** Available data follows **
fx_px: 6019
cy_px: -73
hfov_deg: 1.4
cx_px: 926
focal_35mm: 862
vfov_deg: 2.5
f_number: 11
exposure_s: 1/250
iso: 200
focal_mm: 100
** End of Available data **
** Available data follows **
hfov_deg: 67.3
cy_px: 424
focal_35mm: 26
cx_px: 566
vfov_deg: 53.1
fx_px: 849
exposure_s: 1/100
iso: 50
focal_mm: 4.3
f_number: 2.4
** End of Available data **
** Available data follows **
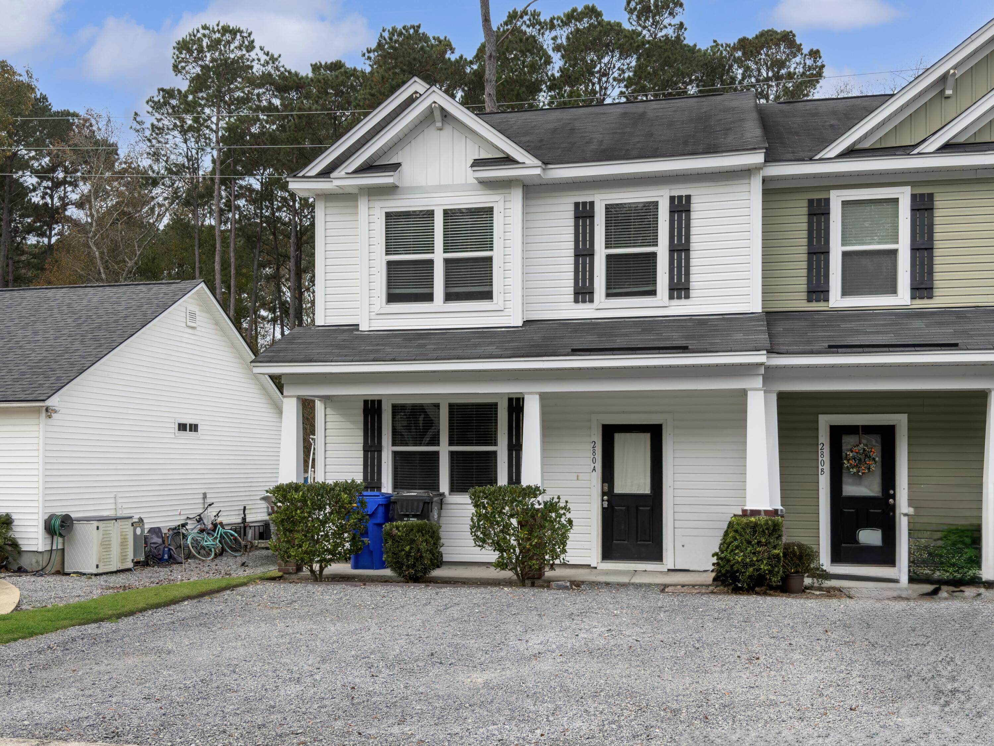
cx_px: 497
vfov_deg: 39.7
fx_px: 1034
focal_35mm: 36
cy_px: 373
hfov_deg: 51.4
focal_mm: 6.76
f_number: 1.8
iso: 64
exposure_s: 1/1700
** End of Available data **
**What the task requires**
All that is wanted is an exact copy of the lines above from the one with "focal_35mm: 862" through the one with "focal_mm: 100", with both ends included.

**Answer to this problem**
focal_35mm: 862
vfov_deg: 2.5
f_number: 11
exposure_s: 1/250
iso: 200
focal_mm: 100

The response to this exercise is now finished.